» Exercise
What lines of the data below hold "Left"? Show them.

» Records from a data source
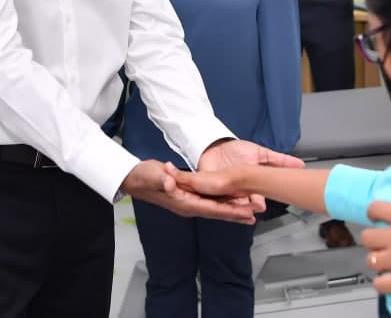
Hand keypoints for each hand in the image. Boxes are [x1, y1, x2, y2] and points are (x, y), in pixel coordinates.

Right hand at [120, 160, 256, 223]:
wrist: (134, 178)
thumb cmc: (143, 176)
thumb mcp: (152, 175)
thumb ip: (162, 179)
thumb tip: (170, 182)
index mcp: (184, 203)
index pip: (212, 208)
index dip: (230, 211)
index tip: (246, 213)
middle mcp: (189, 206)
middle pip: (217, 211)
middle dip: (236, 214)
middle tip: (256, 215)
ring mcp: (189, 202)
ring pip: (215, 207)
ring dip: (232, 210)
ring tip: (251, 211)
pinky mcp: (189, 197)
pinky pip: (210, 201)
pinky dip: (223, 202)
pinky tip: (233, 202)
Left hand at [198, 139, 304, 212]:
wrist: (216, 144)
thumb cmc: (236, 151)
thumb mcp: (260, 154)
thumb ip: (279, 160)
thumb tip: (300, 165)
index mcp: (250, 187)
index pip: (257, 200)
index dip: (258, 204)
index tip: (260, 206)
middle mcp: (238, 193)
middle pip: (243, 206)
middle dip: (246, 209)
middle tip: (249, 209)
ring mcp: (224, 192)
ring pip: (229, 206)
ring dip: (233, 209)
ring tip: (236, 209)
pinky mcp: (209, 189)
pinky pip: (213, 199)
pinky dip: (217, 202)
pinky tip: (219, 203)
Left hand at [361, 157, 390, 299]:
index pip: (374, 209)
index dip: (374, 213)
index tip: (378, 218)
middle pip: (367, 237)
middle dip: (372, 240)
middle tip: (381, 243)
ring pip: (371, 261)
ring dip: (377, 261)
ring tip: (385, 262)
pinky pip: (381, 285)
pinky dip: (381, 284)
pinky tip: (388, 281)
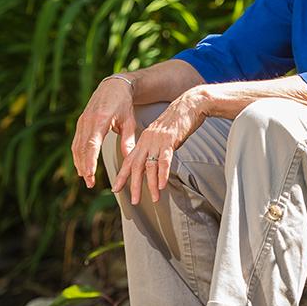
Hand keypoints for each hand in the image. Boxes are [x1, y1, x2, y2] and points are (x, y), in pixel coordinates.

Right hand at [72, 77, 137, 187]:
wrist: (113, 86)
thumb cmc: (124, 103)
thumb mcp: (129, 120)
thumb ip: (128, 140)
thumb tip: (130, 159)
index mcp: (100, 120)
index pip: (92, 144)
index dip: (89, 160)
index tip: (90, 174)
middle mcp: (88, 121)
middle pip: (82, 148)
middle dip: (84, 167)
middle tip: (90, 183)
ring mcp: (82, 121)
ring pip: (77, 146)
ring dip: (80, 163)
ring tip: (86, 178)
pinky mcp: (80, 122)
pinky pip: (76, 142)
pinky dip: (78, 155)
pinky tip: (82, 166)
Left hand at [112, 87, 208, 203]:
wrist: (190, 104)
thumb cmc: (179, 120)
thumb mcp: (163, 135)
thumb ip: (157, 147)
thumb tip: (154, 162)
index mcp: (144, 140)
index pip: (130, 160)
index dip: (122, 175)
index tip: (116, 189)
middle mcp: (148, 141)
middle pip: (137, 166)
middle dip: (134, 185)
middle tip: (134, 201)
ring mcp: (158, 140)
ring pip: (150, 166)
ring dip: (151, 184)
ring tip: (154, 198)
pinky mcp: (170, 140)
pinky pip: (164, 160)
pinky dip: (162, 174)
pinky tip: (162, 185)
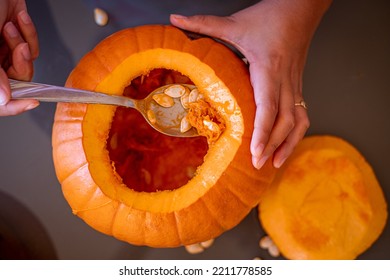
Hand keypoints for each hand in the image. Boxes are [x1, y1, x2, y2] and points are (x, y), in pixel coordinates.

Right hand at [0, 0, 38, 115]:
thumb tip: (3, 100)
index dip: (14, 105)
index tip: (32, 103)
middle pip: (18, 81)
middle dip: (21, 64)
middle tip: (19, 48)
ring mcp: (4, 51)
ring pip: (27, 64)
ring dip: (23, 44)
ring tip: (10, 27)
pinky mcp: (18, 38)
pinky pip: (33, 47)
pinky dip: (29, 33)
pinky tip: (18, 19)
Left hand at [171, 0, 330, 168]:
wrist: (301, 9)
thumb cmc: (270, 17)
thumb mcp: (235, 23)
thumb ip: (204, 23)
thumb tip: (174, 18)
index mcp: (269, 68)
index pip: (268, 106)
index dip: (263, 132)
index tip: (256, 153)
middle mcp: (285, 81)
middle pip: (285, 121)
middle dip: (272, 146)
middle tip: (258, 166)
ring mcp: (295, 85)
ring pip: (298, 121)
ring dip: (288, 144)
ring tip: (273, 164)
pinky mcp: (298, 86)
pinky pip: (301, 115)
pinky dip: (295, 134)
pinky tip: (285, 145)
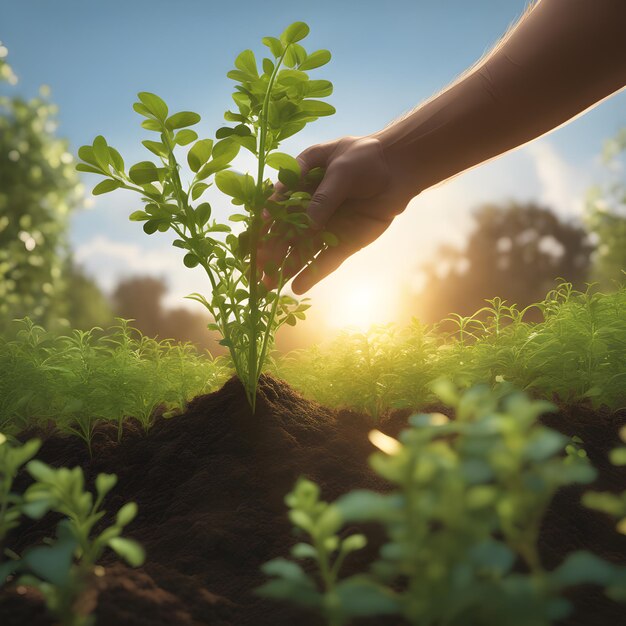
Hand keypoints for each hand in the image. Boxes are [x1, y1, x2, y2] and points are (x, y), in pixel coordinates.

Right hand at [258, 135, 414, 293]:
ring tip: (268, 286)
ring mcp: (325, 227)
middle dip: (269, 251)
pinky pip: (325, 260)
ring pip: (301, 250)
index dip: (268, 218)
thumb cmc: (366, 158)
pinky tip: (296, 287)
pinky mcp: (342, 242)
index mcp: (300, 183)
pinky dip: (312, 274)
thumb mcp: (342, 170)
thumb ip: (325, 196)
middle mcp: (308, 208)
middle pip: (284, 233)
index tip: (260, 229)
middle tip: (255, 269)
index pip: (278, 204)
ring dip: (284, 267)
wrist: (398, 168)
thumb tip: (308, 223)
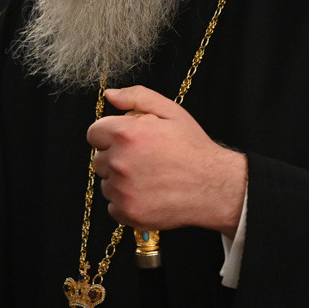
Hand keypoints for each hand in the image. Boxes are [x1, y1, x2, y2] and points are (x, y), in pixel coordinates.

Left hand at [86, 85, 246, 234]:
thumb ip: (137, 97)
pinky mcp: (128, 213)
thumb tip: (109, 94)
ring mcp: (122, 191)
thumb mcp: (170, 112)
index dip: (110, 135)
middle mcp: (119, 162)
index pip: (94, 133)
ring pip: (106, 183)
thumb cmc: (193, 148)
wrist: (214, 186)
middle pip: (99, 159)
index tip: (126, 141)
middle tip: (143, 160)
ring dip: (120, 181)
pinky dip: (125, 202)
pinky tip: (147, 194)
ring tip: (148, 177)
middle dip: (115, 157)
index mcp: (126, 134)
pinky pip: (112, 206)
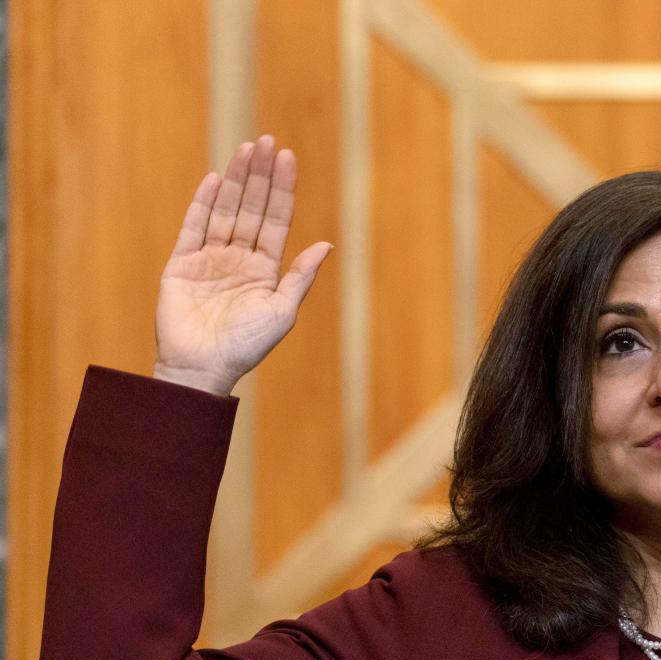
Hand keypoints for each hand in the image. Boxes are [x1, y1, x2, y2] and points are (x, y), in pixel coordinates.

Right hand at [153, 135, 331, 394]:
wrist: (204, 368)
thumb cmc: (247, 346)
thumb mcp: (282, 311)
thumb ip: (300, 277)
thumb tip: (326, 245)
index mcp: (265, 268)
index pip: (276, 219)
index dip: (282, 189)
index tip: (288, 157)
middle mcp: (238, 258)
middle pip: (251, 207)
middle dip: (260, 175)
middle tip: (266, 140)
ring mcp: (210, 259)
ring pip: (224, 210)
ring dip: (236, 180)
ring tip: (246, 149)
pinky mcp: (182, 265)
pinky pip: (193, 228)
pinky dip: (202, 204)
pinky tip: (215, 180)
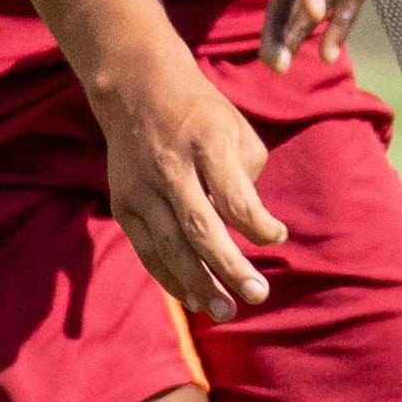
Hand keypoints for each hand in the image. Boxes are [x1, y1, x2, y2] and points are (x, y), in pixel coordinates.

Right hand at [96, 44, 287, 319]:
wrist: (138, 90)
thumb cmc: (202, 116)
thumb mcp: (235, 130)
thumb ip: (247, 179)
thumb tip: (250, 229)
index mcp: (206, 143)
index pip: (233, 195)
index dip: (257, 223)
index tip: (278, 236)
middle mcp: (170, 168)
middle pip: (201, 228)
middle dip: (230, 267)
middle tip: (258, 295)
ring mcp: (141, 188)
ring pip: (170, 246)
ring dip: (199, 283)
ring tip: (225, 311)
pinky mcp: (123, 203)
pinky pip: (148, 249)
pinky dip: (170, 276)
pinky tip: (193, 297)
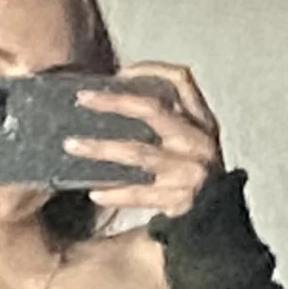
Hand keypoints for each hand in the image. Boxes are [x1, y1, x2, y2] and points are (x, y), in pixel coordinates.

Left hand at [64, 60, 223, 216]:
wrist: (216, 218)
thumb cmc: (190, 170)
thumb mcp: (189, 139)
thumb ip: (165, 118)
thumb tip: (112, 94)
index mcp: (202, 120)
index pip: (181, 80)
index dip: (150, 70)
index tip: (119, 73)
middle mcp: (199, 142)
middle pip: (153, 110)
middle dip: (114, 101)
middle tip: (82, 99)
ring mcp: (190, 171)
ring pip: (138, 153)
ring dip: (101, 148)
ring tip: (71, 145)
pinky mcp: (179, 199)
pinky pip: (140, 194)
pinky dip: (115, 193)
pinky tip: (95, 192)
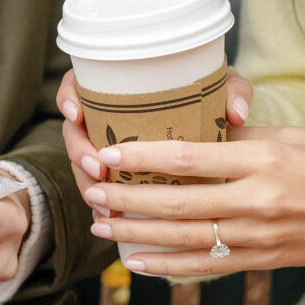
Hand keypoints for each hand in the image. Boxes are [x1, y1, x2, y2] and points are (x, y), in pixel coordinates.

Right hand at [55, 67, 252, 219]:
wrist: (214, 124)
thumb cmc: (211, 98)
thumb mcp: (222, 89)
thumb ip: (232, 91)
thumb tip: (235, 113)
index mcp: (118, 88)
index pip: (77, 86)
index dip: (68, 99)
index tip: (78, 114)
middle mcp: (105, 117)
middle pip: (75, 133)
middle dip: (78, 153)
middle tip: (95, 169)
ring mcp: (106, 147)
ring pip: (83, 167)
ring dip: (88, 187)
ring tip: (104, 206)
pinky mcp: (115, 175)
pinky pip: (99, 190)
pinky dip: (102, 205)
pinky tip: (109, 219)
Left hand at [80, 126, 304, 277]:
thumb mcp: (296, 137)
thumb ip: (244, 139)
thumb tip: (198, 133)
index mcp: (264, 161)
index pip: (189, 159)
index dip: (142, 158)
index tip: (108, 153)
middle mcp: (258, 202)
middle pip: (177, 204)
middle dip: (127, 201)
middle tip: (93, 194)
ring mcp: (259, 237)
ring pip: (184, 239)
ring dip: (137, 235)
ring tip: (102, 227)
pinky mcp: (262, 261)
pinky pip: (207, 266)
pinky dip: (169, 266)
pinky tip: (139, 263)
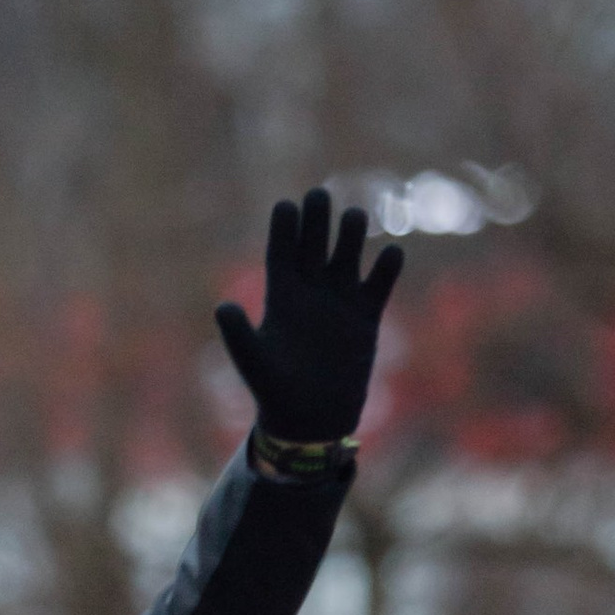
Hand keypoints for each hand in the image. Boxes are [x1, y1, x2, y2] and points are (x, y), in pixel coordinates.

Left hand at [215, 189, 402, 448]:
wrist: (312, 420)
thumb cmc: (276, 393)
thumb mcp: (255, 365)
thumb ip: (239, 336)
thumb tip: (222, 307)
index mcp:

» Written response
Left hand at [198, 139, 304, 212]:
Left hand at [361, 157, 390, 299]:
Left hand at [112, 87, 208, 203]:
Left hand at [171, 0, 330, 168]:
Left hand at [86, 85, 246, 234]:
Left hand at [64, 60, 223, 216]:
Left hand at [80, 126, 304, 277]:
Left hand at [215, 189, 402, 448]:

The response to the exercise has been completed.